Urplötzlich hatte Olivia eine Idee.

Sie würde so tun müssen, als wäre sie Italienerin.

Wenn sie mit stark italienischem Akzent sprach, würde das ihre amerikanische Redeweise überdecken, welche sie sofort verraten würde.

Olivia legte wieder ihr professionelles Lächeln auf, als Leanne ihre Ellbogen erwartungsvoll auf den Tresen stützte. Sie hoffte, sie würde damit durchkommen. Es war ihre einzige Chance.

„Buon giorno“, verkündete sie.

Ihre Stimme war höher als normal. Okay, das lag daran, dass sie eine Mordsangst davor hatte, erkannt zu werden, aber es kam ihr auch zugute.

„Ich heiße Sie so herzlich auf La Leggenda willkommen“, quietschte sie und bemühte sich, genauso wie Nadia, die leitende Winzerin, zu klingen, wenn diese Englisch sprach. „Darf ich Ihnen unser Verkostungsmenü vorstellen?“

Niemandem kam ihr starker, gekünstelter Akzent verdächtig vor, und zum Glück starrte Leanne bloß fasziniert auf die Verkostungsliste, verzaubert von den Beschreibungen der Weine.
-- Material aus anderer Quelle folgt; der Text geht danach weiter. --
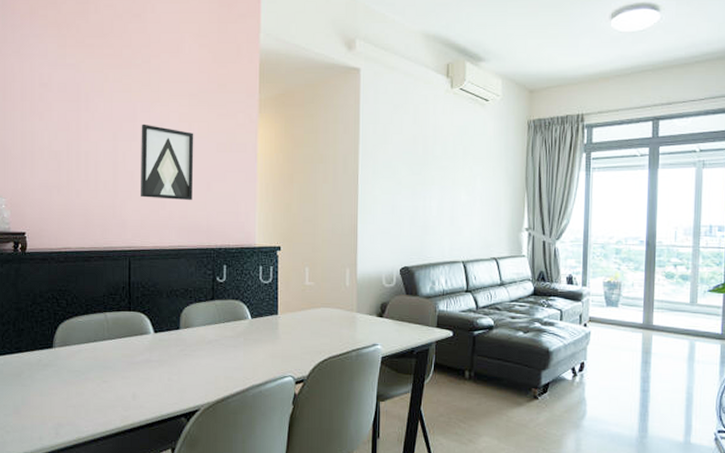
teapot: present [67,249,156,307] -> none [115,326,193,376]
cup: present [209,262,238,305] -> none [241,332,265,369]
Eines der Pärchen innerhalb der Gruppe begann auf einmal, angeregt in einer anderen Sprache miteinander zu sprechen und einen erschrockenen Moment lang blieb Olivias Herz stehen. Wenn diese beiden Italiener waren, war sie erledigt. Ihr kläglicher Täuschungsversuch wäre gescheitert.
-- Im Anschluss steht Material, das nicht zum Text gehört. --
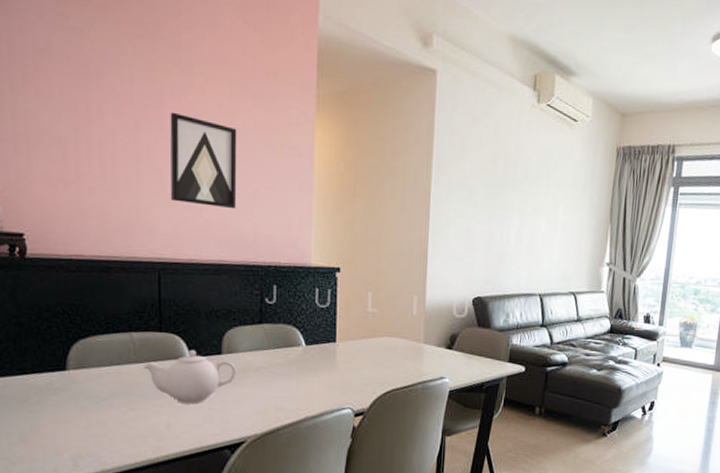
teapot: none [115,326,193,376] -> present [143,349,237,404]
Sie atmete erleichtert auf, als sie erkannte, dass sie Spanisch sprachen. Gott sei Dank, sie war gerettet.

Sie wagte es nicht, Leanne anzusehen, als sie den ersten Wein präsentierte.

„Das hier ist der magnifico Vermentino“, erklärte sie und hielt ihnen die Flasche hin. „Dieser Wein ist – äh – ganz und gar magnifico, hergestellt aus regionalen Trauben, die in meeresnahen Regionen gedeihen. Er ist bekannt für seinen blumigen und fruchtigen Geschmack und wird vor allem für seine salzigen und zitronigen Obertöne gelobt. Magnifico!“, schloss sie mit einer extravaganten Armbewegung ab und war stolz auf die italienische Authentizität, die sie gerade zum Besten gegeben hatte.

Die Gäste griffen eifrig nach den feinen Kristallgläsern und schwenkten ihre Probierportionen darin herum. Sie liebte es, sowohl die Konzentration auf ihren Gesichtern zu beobachten, als sie versuchten, die Geschmacksnoten und Aromas, die sie beschrieben hatte, zu erkennen, als auch die Freude, wenn sie endlich an diesem perfekten Wein nippten.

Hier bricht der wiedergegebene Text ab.